**** EXCERPTED TEXT ****

International pressure on Taylor increased after hundreds of protesters went onto the streets of the capital Monrovia Thursday, waving signs saying "Taylor must go."

Some of them also urged the U.S. to send troops. America has a special historical relationship with Liberia.

A senior Liberian government source told CNN Thursday that Washington had given Taylor 48 hours to give up power and leave, although a State Department official in Washington said he was not aware of an ultimatum.

But White House staff say urgent efforts are under way to get Taylor out, with the National Security Council discussing the issue Friday.

Taylor was indicted in June by a U.N.-backed special court in neighboring Sierra Leone on charges of perpetrating war crimes by arming and training rebels who committed atrocities in the country.

He has demanded assurance he would not have to face those charges in return for stepping down.

Nigeria has tentatively offered Taylor asylum, an offer he initially rejected. A Nigerian delegation is expected to return to Monrovia Friday, following a visit Wednesday.

Bush, who is due to visit Africa next week, said he would examine "all of the options to determine how best to bring peace and stability" to Liberia, including the possibility of sending troops as part of an international peacekeeping team.

****

#### EXERCISES TO COMPLETE:
1 - According to the report on Liberia, where was the special court that indicted Taylor in June?
2 - Carry on the report on Liberia from its final sentence.
The records have nothing to do with the report on Liberia.

**** DATA PROVIDED ****

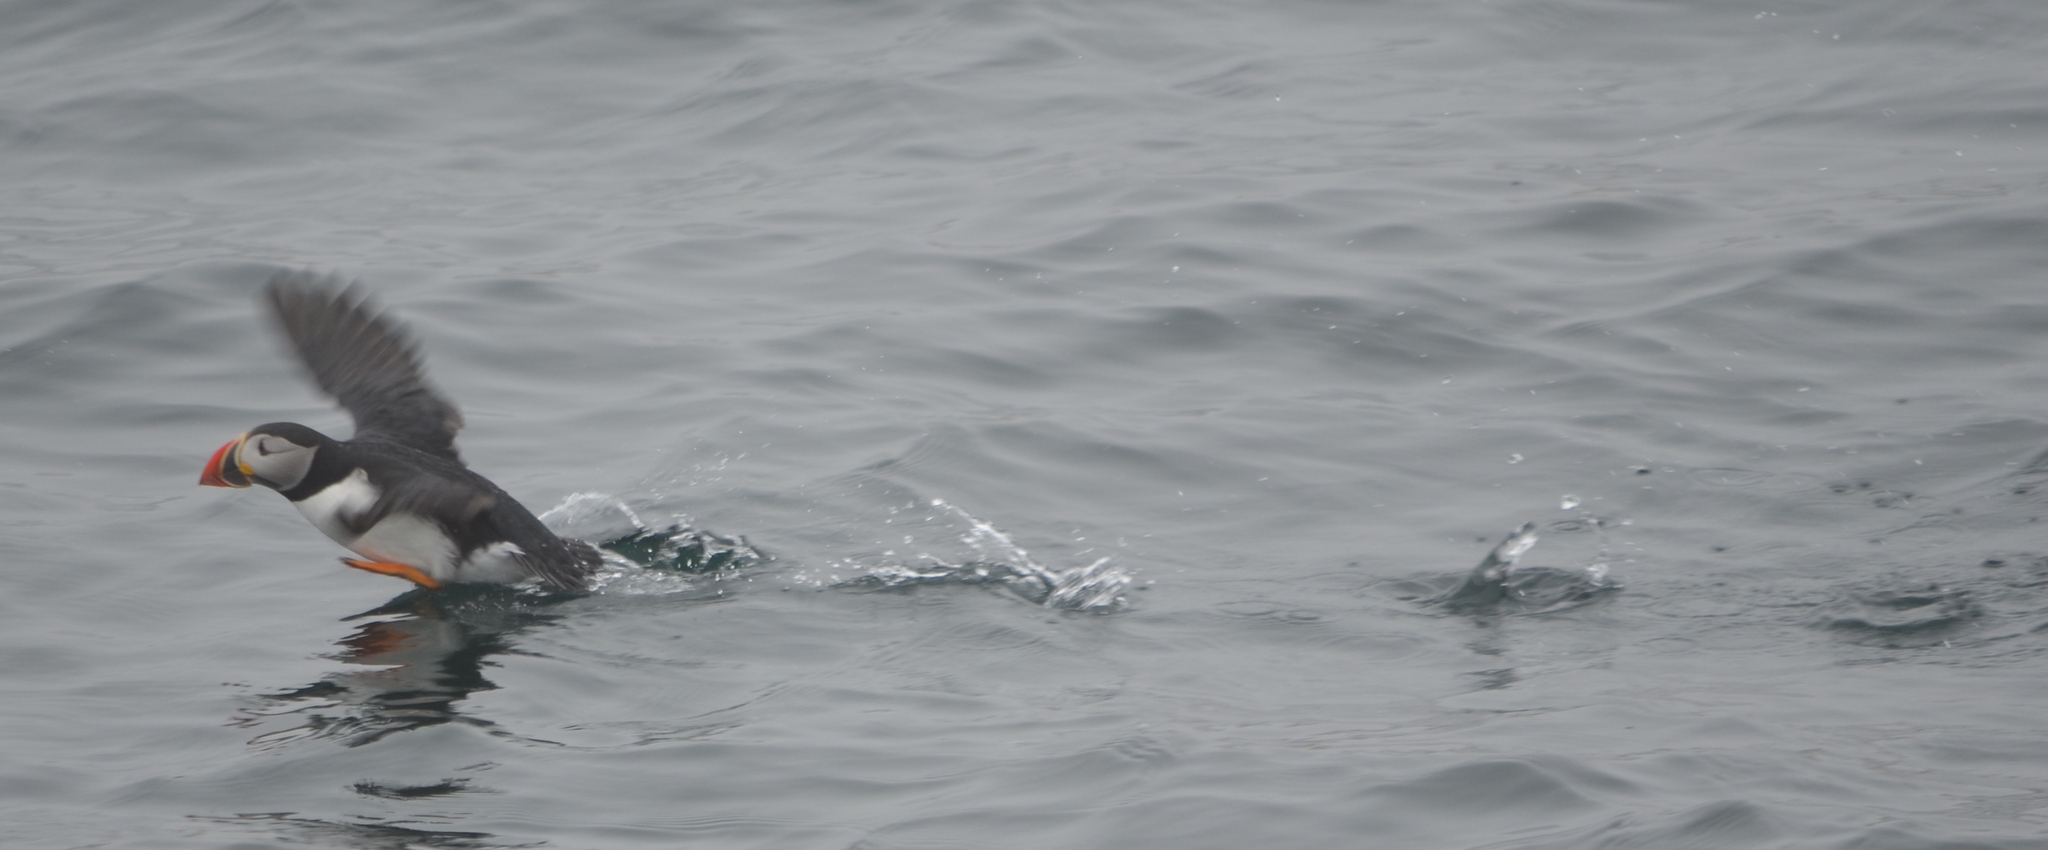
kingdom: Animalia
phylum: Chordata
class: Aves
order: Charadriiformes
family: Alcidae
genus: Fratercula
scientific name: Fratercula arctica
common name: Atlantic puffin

****

#### ANSWERS TO THE PROBLEMS:
1 - In neighboring Sierra Leone.

2 -
In an interview with CNN International's "Inside Africa," the U.S. president stressed the need to get Taylor out but would not say whether U.S. troops would depose him if he refused.

The Pentagon has told U.S. European Command to prepare military options and recommend possible U.S. intervention in Liberia.

Bush told CNN that U.S. officials were holding talks with the Economic Community of West African States "to determine what the nature of a peacekeeping force might look like.

"I'm the kind of person that likes to know all the facts before I make a decision," he said.

The Liberia issue has become a test of Bush's promise to make a commitment to promoting peace, democracy and economic development in Africa.

At least 50 U.S. Marines from a unit at the U.S. Naval Station in Rota, Spain, that specializes in rapid anti-terrorism missions could arrive within six hours of receiving an order, a Marine Corps spokesman said. Sources said they would be used to reinforce the U.S. Embassy in Monrovia.

National Security Adviser Condoleezza Rice said: "Charles Taylor needs to leave because Charles Taylor is the problem -- not just a problem for Liberia, he's a problem for the region."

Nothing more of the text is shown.